Agrees with JDH on G. J. Allman’s work. Approves of JDH’s text proposing GJA for Royal Medal.
Will be proud to see General Richard Strachey at Down – a truly great man.
Specimens of Drosera are waiting to be examined.
Thanks FMM for his "Lectures [on Mr Darwin’s philosophy of language", Fraser’s Mag. n.s. 7 (1873): 525–41, 659–78].
CD is not worthy to be FMM’s adversary as he knows very little about language and, being fully convinced man is descended from some lower animal, he is forced to believe a priori that language has developed from inarticulate cries.
Comments on CHB’s book [Experimental researches on catarrhus aestivus – hay-fever or hay-asthma (1873)].
Explains that some pollens are wind-blown while others depend on insects for dispersal. Effect of pollen on skin and mucous membrane astonishing. Sends a book [M. Wyman, Autumnal catarrh (1872)].
Thanks for specimens and information about worm-castings.
Forwards photograph, sent by [J. L. G.] Krefft, of a chrysalis attached to its food-plant; the chrysalis has adjusted its colour remarkably.
Thanks correspondent for his kind and generous exertions [to get CD elected to French Academy?].
Thanks JLGK for photos of natives of Queensland.
Asks if he can observe whether worms throw up castings in wet weather.
Seeks the assistance of a professional chemist in securing a qualitative analysis of the fluid secreted by the glands of Drosera which have the power of dissolving animal matter out of the bodies of insects. [See 8979.]
HE’s facts about the Mexican ant [Myrmecocystus mexicanus] are "most wonderful & interesting".
Thanks for the three essays: although they are beyond his scope, they seem to him very interesting.
Thanks EF for his offer of assistance. Could the viscid secretions [in glands of Drosera] contain pepsin? Will the sodium carbonate render the testing of organic matter difficult? [See 8979.] Will send the fluid in a fortnight.
Comments on ability of recipient to move his scalp.
Agrees to delay sending the fluid [from the glands of Drosera] until early October.

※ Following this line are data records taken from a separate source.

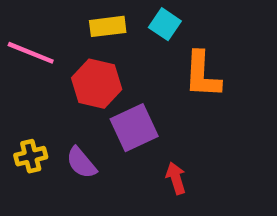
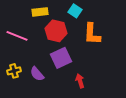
yellow rectangle: (108, 26) -> (40, 12), moved
pink line: (31, 53) -> (17, 36), moved
red hexagon: (97, 84) -> (56, 31), moved

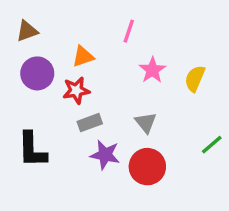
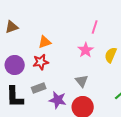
pink line: (129, 31) -> (95, 27), moved
purple circle: (37, 73) -> (15, 65), moved
gray rectangle: (90, 123) -> (39, 88), moved

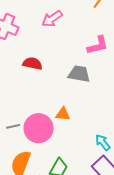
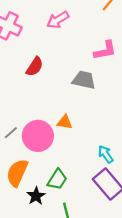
red semicircle: (32, 63) -> (35, 67), turned 108
gray line: (13, 126) -> (11, 133), turned -32

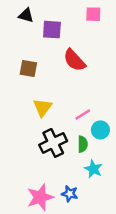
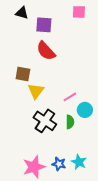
red semicircle: (74, 60) -> (46, 51), moved
brown square: (28, 69) -> (23, 74), moved
black cross: (53, 143) -> (45, 121), turned -30
cyan star: (93, 169) -> (79, 162), moved

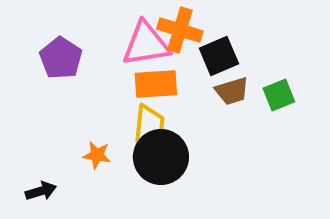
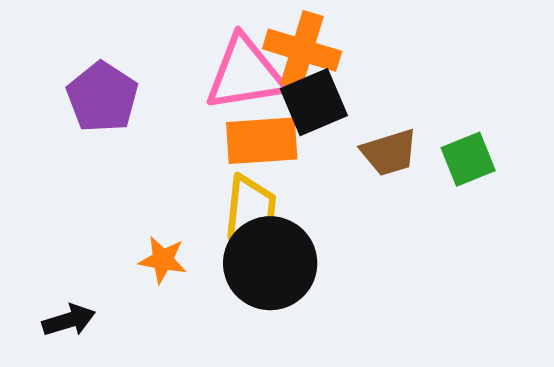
black square: (219, 56) -> (314, 102), moved

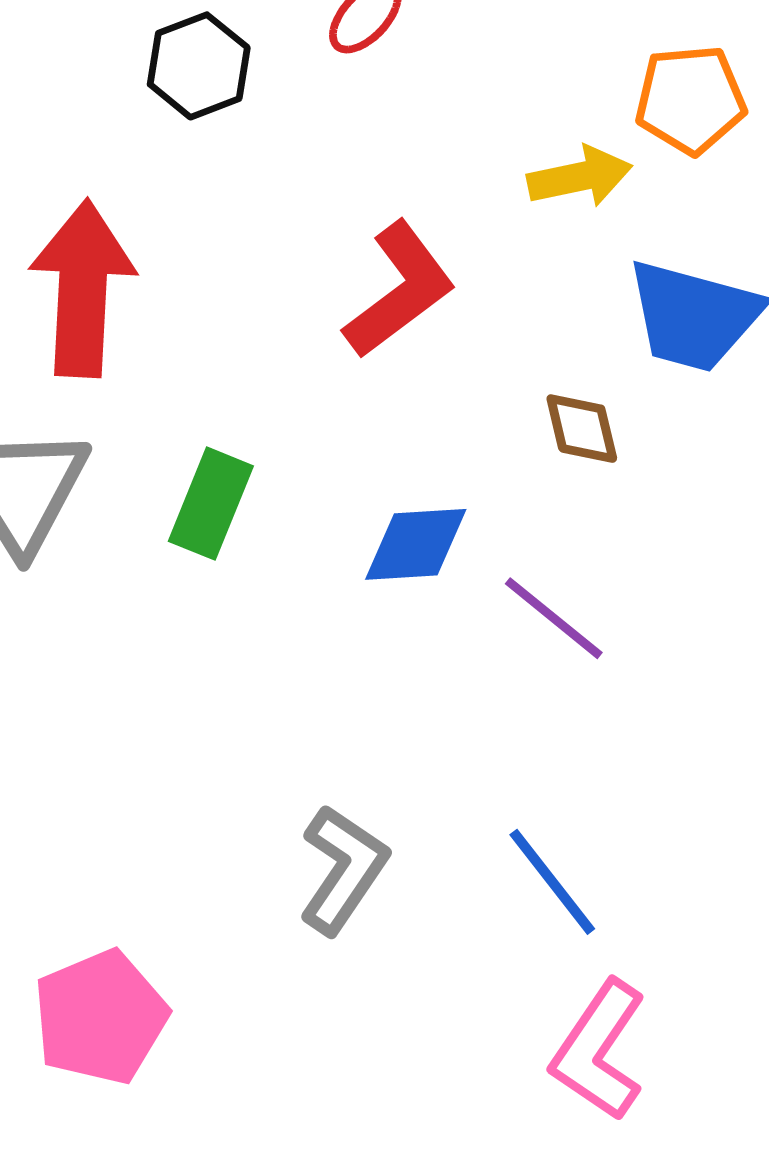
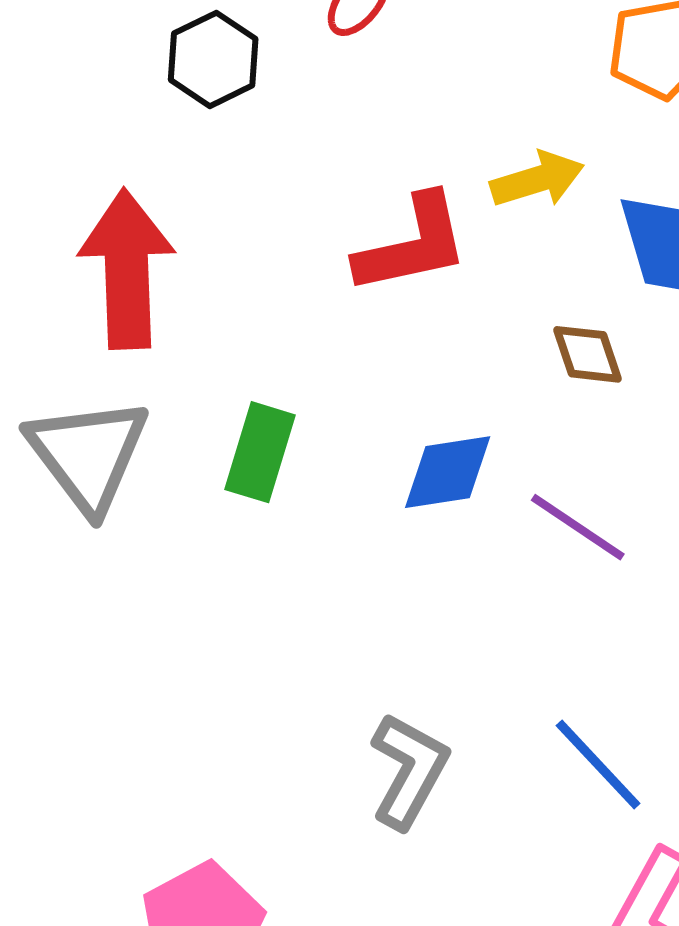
yellow arrow: (580, 177) -> (537, 180), moved
red L-shape: (400, 290) -> (412, 245), turned 30

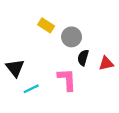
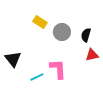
black semicircle: (83, 58) -> (86, 35), moved
cyan line: (31, 89) -> (37, 77), moved

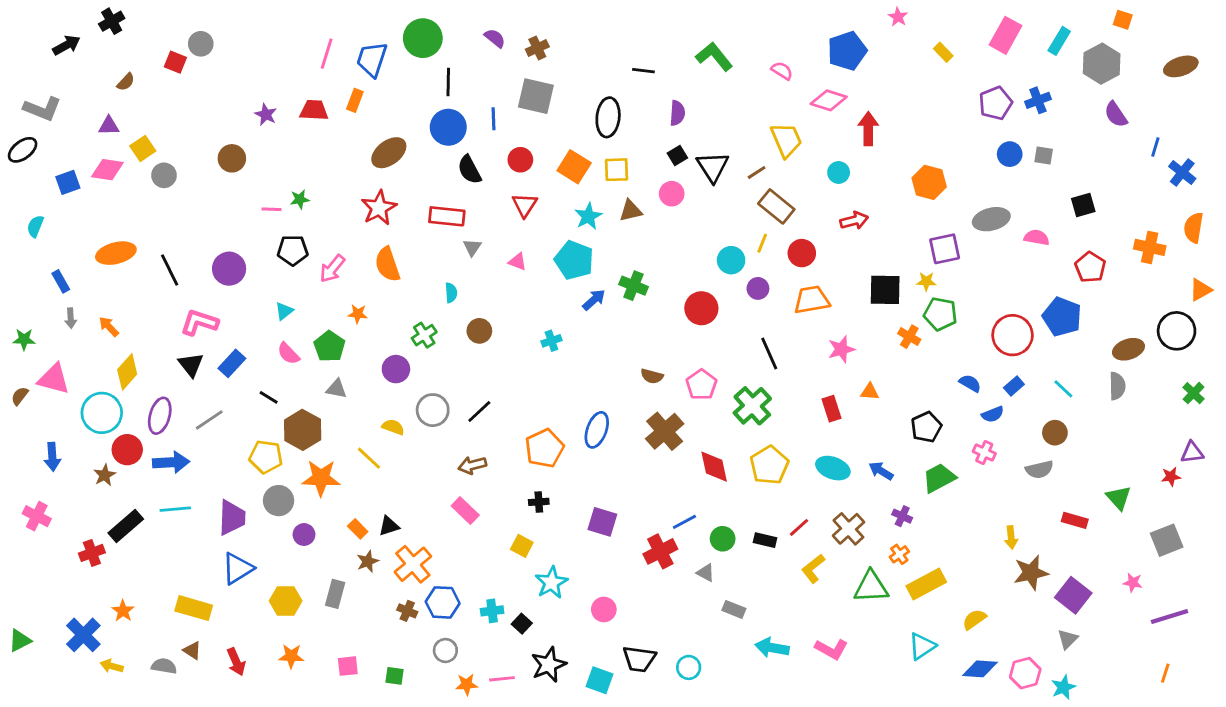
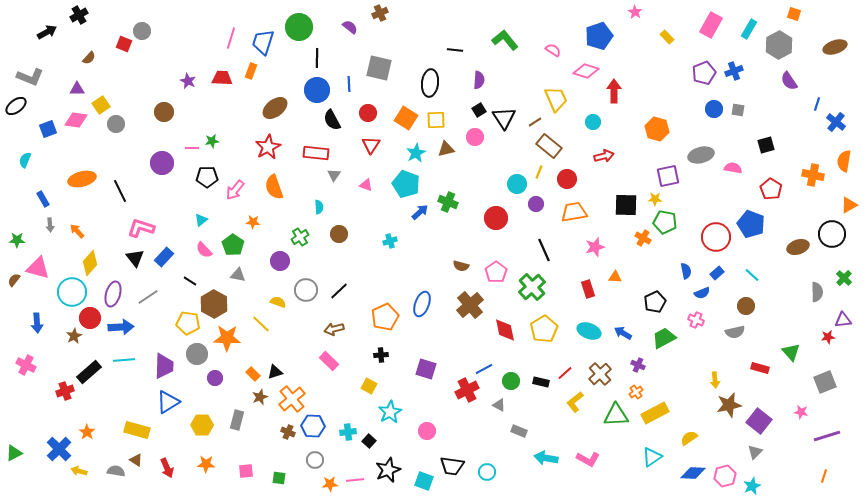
brown cross: (537, 48) -> (380, 13), moved
purple circle: (229, 269) -> (162, 163), moved
blue semicircle: (970, 383) -> (686, 271), turned 49
gray semicircle: (1117, 386) -> (817, 292), moved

Will try suggestion about pepsin. [See 8981.]
Sends a letter from J. D. Hague confirming his earlier observation [see 8788] of frightened behaviour of ants when they come upon dead ants. CD had asked for confirmation because J. T. Moggridge had suggested that the ants’ behaviour was alarm at the scent of the observer’s fingers.

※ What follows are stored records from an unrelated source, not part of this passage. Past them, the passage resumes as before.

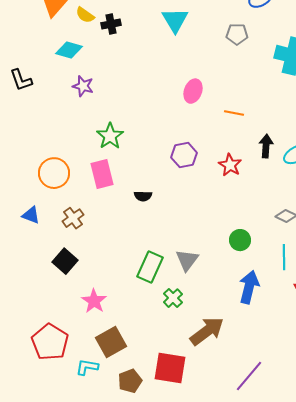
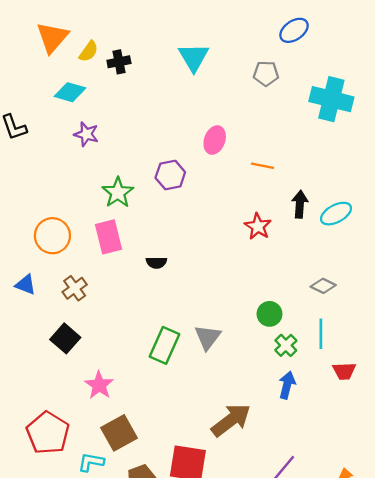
yellow semicircle: (85, 15) -> (89, 51), turned -90
purple hexagon: (184, 155) -> (170, 175), moved
blue arrow: (249, 287) -> (287, 385), moved, size x0.7
green cross: (173, 298) -> (286, 345), moved

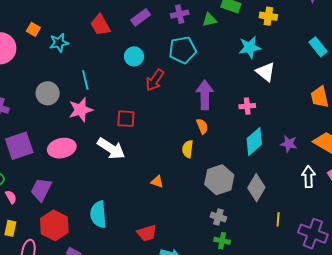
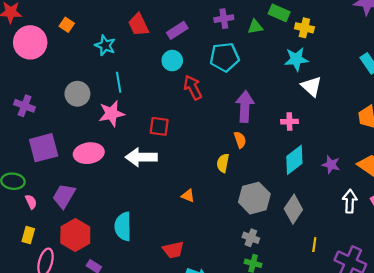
yellow cross: (268, 16) -> (304, 28), moved
purple rectangle: (141, 17) -> (177, 30), moved
cyan star: (59, 43) -> (105, 45), moved, turned 30
red arrow: (155, 80) -> (193, 87), turned 115
white arrow: (111, 149) -> (141, 157), turned 144

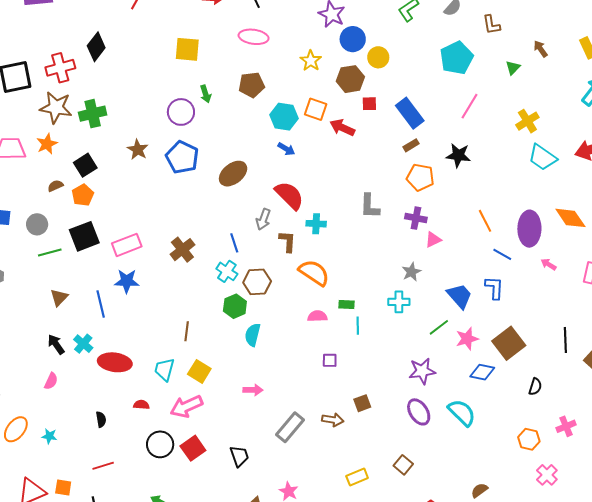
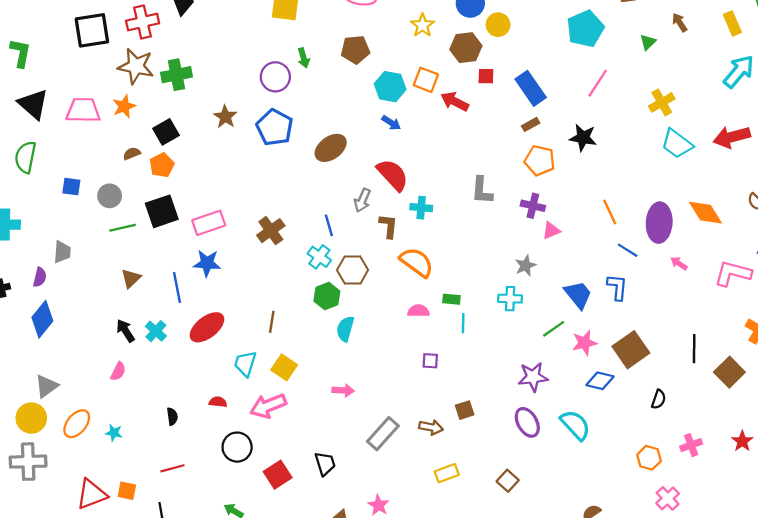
red ellipse: (115, 362) -> (207, 327), moved, turned -48
red square: (193, 448) -> (278, 475), moved
yellow rectangle: (357, 477) -> (447, 473), moved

Thanks for Études sur la coeur et la circulation centrale dans la série des vertébrés (Studies on the heart and the central circulation in the vertebrate series; Sabatier 1873).
Describes his recent work on Drosera digestion of organic materials, e.g., albumen and gelatin. Edward Frankland has given CD a rough test for pepsin. Some plant extracts cause as much inflection as meat. Has found some reversible inflection with heat and perhaps some heat rigor. Has measured the extreme sensitivity of Drosera with very dilute solution of ammonium phosphate.
Has three common garden plants of which he needs to know correct names; will send specimens as soon as he hears JDH is back.